**Your goal**
Print the full passage on Flutter navigation and VS Code plugins word for word.

**Selected extract**
* * * * *
In Flutter, navigation is pretty well-implemented out of the box: you can take the simplest imperative navigator and write a big project with it.

That’s what we'd been doing for a long time. But over the three years of working with Flutter, we’ve learned the following: if you code a project long enough, there will come a time when you’re tasked with deep links. And that’s when you’ll realize that there actually are other ways of implementing navigation where you could have added support for deep links in virtually two lines of code.

If that’s the thought you’ve had as well, you might want to check out either Navigator 2, although it gets all kinds of reviews, or such solutions as go_router, which is now actively promoted by Chris Sells from Google (UPD: unfortunately, Chris has left the company a little while ago)

There are several popular plugins I can recommend — for VS Code in particular. 

Better Comments—highlights important comments in code: there are preset styles for standard comments, but you can make custom ones.

Color Highlight—goes through the source code, finds the lines containing coded colors, and highlights them with the colors specified.

Rainbow Brackets—highlights bracket pairs: each pair with their own color. The open brackets are highlighted in red.

Pubspec assist—with it, you can add dependencies in pubspec.yaml right in the editor in Dart or Flutter projects.

If the plugin you need doesn’t exist, write it. And if you don’t yet have an idea for your own plugins, I can share the most basic idea of all, which came to everyone’s mind. I’m talking about plugins that generate template code that you commonly use.
* * * * *
[Extracted records]

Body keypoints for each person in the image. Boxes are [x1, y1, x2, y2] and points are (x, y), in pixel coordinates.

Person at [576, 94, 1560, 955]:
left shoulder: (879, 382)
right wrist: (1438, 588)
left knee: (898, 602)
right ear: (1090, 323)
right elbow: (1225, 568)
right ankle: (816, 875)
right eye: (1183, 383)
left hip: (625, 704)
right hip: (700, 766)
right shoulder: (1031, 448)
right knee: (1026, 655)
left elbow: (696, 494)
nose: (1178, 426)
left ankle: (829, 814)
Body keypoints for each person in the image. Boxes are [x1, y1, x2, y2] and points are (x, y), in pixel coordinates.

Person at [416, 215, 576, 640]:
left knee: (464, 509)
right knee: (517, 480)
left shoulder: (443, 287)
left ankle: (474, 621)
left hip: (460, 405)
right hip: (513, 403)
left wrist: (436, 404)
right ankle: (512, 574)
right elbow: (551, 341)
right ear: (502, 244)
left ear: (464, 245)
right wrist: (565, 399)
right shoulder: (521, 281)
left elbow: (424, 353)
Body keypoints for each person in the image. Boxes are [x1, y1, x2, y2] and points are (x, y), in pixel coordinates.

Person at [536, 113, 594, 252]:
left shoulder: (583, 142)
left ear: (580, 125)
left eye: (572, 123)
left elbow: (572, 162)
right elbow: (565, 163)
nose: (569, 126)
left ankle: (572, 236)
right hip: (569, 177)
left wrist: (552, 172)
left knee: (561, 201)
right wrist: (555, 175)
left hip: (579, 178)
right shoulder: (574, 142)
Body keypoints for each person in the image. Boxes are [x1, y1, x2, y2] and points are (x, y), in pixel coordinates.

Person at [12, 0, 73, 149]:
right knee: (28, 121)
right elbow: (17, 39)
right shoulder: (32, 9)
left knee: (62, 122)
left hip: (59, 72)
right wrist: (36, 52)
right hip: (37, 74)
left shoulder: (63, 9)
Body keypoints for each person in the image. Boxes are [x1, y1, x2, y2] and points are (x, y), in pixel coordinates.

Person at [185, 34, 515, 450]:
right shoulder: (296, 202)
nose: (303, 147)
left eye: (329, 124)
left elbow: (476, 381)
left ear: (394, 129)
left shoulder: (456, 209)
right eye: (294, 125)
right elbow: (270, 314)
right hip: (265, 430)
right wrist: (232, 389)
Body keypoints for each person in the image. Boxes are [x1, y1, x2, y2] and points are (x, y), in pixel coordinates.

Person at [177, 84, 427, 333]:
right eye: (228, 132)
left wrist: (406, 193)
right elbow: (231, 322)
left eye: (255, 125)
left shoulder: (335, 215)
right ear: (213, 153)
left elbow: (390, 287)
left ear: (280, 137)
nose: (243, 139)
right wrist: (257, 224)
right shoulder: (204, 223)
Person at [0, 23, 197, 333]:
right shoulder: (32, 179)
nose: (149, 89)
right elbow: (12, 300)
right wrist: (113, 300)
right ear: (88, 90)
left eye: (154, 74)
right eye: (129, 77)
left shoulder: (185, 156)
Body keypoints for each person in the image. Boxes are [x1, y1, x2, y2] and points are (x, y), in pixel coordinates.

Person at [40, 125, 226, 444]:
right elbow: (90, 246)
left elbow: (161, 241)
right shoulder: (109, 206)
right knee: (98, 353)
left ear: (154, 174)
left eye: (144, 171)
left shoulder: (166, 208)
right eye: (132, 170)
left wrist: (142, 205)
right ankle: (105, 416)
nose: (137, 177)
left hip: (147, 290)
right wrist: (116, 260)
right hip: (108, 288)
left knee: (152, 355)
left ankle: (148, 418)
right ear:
* * * * *
**Finished task**
In Flutter, navigation is pretty well-implemented out of the box: you can take the simplest imperative navigator and write a big project with it.

That’s what we'd been doing for a long time. But over the three years of working with Flutter, we’ve learned the following: if you code a project long enough, there will come a time when you’re tasked with deep links. And that’s when you’ll realize that there actually are other ways of implementing navigation where you could have added support for deep links in virtually two lines of code.

If that’s the thought you’ve had as well, you might want to check out either Navigator 2, although it gets all kinds of reviews, or such solutions as go_router, which is now actively promoted by Chris Sells from Google (UPD: unfortunately, Chris has left the company a little while ago)

There are several popular plugins I can recommend — for VS Code in particular. 

Better Comments—highlights important comments in code: there are preset styles for standard comments, but you can make custom ones.

Color Highlight—goes through the source code, finds the lines containing coded colors, and highlights them with the colors specified.

Rainbow Brackets—highlights bracket pairs: each pair with their own color. The open brackets are highlighted in red.

Pubspec assist—with it, you can add dependencies in pubspec.yaml right in the editor in Dart or Flutter projects.

If the plugin you need doesn’t exist, write it. And if you don’t yet have an idea for your own plugins, I can share the most basic idea of all, which came to everyone’s mind. I’m talking about plugins that generate template code that you commonly use.